ICC World Twenty20 2012: Breaking Down All 12 Teams
As the 2012 ICC World Twenty20 kicks off, we have yet another spectacular cast of countries ready to vie for the title, including England, who won the tournament in 2010.
There are, of course, some challengers, including favorites India and Pakistan, as well as some other prime contenders.
Here's a look at each team from each group in the 2012 ICC World Twenty20.
England, the reigning champion, won by eight wickets in the 2010 ICC World Twenty20 final over Australia.
There has been a rise in England's play since then, as ESPNCricInfo.com points out.
England went 15-15 in Twenty20 internationals through the 2010 ICC World Twenty20, and has gone 10-5 since, leading many to wonder if this is an even better British team.
With a batting lineup including Gautam Gambhir, Virender Sehwag, Virat Kohli, Yuvraj Singh, Suresh Raina and Mahendra Singh Dhoni, India is largely considered a favorite in the tournament this year.
Irfan Pathan leads India with 24 wickets taken from 2006-2012.
It's very likely that India makes it to the final this year.
Afghanistan is largely counted out of the tournament this year.
The team didn't even participate in the ICC World Twenty20 from 2007-2009, and only made it to the first round of the 2010 competition.
Many are picking Afghanistan to finish at the bottom of the pile.
Australia is another team that hasn't gotten much respect since the 2010 World Twenty20, with a 5-10 record in Twenty20 internationals since then.
On the other hand, that doesn't mean the Australians won't make some noise. They made it to the final in 2010 and beat Ireland in Group B play on Wednesday by seven wickets.
They have a good chance of emerging from the group—and more.
A team that has progressively gotten stronger in the World Twenty20 since 2007, West Indies has a shot at surprising everybody this year.
The great Wasim Akram predicted West Indies to finish in the last four this year, per Bettor.com.
With a world-class squad consisting of Dwayne Brave, Chris Gayle, Darren Sammy, Kieron Pollard, Denesh Ramdin, Darren Bravo, Fidel Edwards and Lendl Simmons, this may be one of the best competitors in the tournament.
Ireland hasn't been given much of a shot this time around, but the team is sky-high after winning all four of their warm-up games in Sri Lanka.
Still, it's a tough group to be in, with Australia playing well on Wednesday and West Indies showing more talent overall (at least on paper).
Ireland didn't make it out of the group stages in 2010, so there is certainly cause for concern.
After placing second in the tournament in 2009 and making it to the semifinals in 2010, there is a lot for Sri Lanka to be confident about.
Sri Lanka has two superstars in Mahela Jayawardene and Kumar Sangakkara, which gives the team an advantage.

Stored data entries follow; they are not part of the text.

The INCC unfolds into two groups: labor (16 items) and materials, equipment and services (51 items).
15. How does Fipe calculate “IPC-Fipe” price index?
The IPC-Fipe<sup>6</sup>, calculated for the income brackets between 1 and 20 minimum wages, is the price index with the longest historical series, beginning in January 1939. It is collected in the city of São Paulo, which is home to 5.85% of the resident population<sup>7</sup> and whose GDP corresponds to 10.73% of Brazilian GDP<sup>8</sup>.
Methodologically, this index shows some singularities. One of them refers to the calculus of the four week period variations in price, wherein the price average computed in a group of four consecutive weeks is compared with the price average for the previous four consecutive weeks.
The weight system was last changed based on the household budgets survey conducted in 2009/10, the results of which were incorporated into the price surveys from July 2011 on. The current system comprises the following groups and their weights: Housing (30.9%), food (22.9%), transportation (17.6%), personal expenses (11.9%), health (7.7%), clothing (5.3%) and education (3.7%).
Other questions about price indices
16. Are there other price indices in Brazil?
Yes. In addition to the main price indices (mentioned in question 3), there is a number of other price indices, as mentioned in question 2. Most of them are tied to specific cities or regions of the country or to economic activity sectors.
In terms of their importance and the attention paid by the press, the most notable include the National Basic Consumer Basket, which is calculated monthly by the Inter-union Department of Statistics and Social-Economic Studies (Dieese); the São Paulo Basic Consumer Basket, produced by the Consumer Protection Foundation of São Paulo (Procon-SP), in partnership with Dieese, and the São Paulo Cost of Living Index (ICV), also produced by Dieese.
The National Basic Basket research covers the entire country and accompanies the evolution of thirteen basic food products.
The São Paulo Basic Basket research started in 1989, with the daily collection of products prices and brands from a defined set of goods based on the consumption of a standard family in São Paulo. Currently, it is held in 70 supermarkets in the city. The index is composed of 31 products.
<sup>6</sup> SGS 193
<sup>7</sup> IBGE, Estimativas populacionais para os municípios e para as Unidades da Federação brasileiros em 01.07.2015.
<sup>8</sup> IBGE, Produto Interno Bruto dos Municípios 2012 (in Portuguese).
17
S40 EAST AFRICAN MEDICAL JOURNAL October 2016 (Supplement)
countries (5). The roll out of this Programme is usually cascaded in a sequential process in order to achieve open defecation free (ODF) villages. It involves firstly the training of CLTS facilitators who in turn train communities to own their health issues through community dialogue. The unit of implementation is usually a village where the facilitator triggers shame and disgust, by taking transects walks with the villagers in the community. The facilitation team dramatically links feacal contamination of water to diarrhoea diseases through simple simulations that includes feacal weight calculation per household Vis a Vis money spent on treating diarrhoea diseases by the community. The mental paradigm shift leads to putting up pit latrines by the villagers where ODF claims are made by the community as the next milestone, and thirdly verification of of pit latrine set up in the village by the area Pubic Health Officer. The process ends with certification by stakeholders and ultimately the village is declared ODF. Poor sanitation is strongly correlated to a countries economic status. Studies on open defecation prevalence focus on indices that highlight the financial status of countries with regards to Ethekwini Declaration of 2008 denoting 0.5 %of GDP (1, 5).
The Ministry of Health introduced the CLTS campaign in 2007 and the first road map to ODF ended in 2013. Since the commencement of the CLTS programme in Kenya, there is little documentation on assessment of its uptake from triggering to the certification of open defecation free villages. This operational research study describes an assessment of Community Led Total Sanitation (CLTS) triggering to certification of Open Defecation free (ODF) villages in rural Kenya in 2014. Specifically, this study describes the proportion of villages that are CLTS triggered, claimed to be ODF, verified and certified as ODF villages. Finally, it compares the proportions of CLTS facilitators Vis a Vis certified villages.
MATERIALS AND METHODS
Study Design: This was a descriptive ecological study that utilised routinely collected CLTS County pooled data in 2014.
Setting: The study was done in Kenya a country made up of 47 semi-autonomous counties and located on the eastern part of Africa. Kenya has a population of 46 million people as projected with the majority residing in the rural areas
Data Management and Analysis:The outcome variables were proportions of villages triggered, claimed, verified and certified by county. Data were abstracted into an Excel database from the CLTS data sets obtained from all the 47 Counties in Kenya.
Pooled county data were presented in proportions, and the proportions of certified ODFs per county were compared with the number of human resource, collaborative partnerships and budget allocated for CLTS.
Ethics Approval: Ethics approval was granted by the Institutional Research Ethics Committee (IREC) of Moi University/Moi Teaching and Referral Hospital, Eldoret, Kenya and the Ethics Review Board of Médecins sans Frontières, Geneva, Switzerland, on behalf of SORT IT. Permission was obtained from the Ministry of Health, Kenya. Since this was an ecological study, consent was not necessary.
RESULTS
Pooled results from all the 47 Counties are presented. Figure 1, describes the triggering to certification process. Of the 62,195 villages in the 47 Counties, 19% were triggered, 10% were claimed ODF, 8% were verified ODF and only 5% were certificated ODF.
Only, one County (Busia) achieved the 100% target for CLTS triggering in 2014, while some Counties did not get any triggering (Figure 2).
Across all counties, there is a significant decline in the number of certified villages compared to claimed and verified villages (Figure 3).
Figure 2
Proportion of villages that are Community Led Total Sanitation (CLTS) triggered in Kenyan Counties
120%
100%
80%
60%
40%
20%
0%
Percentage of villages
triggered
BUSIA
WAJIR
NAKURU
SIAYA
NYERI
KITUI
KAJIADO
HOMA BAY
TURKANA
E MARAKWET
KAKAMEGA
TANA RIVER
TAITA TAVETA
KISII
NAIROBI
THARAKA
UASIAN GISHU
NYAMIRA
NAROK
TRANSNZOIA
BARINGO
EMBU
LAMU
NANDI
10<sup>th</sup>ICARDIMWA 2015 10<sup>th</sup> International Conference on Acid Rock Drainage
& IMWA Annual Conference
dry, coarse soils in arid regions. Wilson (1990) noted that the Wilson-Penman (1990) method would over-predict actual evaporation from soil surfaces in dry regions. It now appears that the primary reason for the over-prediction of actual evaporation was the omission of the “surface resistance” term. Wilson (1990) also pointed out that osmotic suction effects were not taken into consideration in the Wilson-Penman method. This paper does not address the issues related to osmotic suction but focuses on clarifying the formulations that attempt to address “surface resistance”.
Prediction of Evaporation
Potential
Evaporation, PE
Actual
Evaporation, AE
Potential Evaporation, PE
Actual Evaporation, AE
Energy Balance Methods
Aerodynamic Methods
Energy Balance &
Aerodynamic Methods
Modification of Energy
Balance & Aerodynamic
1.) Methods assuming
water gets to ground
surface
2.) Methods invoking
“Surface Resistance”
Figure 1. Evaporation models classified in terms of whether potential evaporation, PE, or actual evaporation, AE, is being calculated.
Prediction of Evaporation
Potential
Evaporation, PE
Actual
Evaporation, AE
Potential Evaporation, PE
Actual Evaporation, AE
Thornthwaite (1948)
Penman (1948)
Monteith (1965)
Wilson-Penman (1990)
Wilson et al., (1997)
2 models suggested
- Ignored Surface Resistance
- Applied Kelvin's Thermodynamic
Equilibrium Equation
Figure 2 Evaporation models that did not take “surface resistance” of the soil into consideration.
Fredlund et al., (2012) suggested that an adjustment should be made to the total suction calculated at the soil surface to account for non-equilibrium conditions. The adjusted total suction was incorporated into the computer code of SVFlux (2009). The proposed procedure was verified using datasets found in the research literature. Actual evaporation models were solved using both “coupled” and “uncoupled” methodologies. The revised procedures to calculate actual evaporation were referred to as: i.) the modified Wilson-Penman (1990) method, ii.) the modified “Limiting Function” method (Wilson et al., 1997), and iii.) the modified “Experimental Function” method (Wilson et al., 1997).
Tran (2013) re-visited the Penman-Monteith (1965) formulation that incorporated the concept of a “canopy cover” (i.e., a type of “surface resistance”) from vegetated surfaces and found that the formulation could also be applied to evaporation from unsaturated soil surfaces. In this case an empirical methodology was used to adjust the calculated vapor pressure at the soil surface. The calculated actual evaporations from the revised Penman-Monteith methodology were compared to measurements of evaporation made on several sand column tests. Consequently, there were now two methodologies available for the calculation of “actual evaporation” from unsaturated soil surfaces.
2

On the other hand, the middle of the order isn't very strong, which may hurt Sri Lanka in a competition predicated on teamwork.
South Africa is another team that has fans buzzing.
Despite only making it to the Super 8 in 2010, South Africa did make it to the semifinals in 2009 and vaulted to No. 1 in the the official world rankings this year, pushing ahead of England.
Look out for Faf du Plessis, who carries a lot of weight on his shoulders for the team and is expected to do big things in the tournament.
Zimbabwe isn't being counted on to do much this year.
The country only advanced to the first round in 2007 and 2010 and dropped out of the competition in 2009.
Sri Lanka destroyed Zimbabwe on Tuesday for 100 in 17.3 overs.
There are high hopes for Pakistan this year, and it's no wonder.
The country has consistently performed well in the World Twenty20, placing second in 2007, winning it all in 2009 and making it to the semifinals in 2010.
Where India dominates in batting, Pakistan dominates in bowling. The depth of this team is fantastic and it's one of the reasons it could surpass Sri Lanka, which relies heavily on a couple of players.
New Zealand has reached the Super 8 in the last two World Twenty20 competitions, but the team has had trouble converting its prime starts into scoring.
The problem has appeared to be more a lack of concentration than lack of talent for New Zealand, as even the senior players seemed to coast at times instead of finding ways to make a major imprint on the game.
Bangladesh is another team not expected to do much this tournament.
The country hasn't placed better than eighth since the 2007 World Twenty20, and there isn't much to suggest the team will be any better this year.
There is talent on this team, but it has consistently disappointed throughout the years in the tournament. The left-arm spinners are by far the team's strength, but the batting leaves a lot to be desired.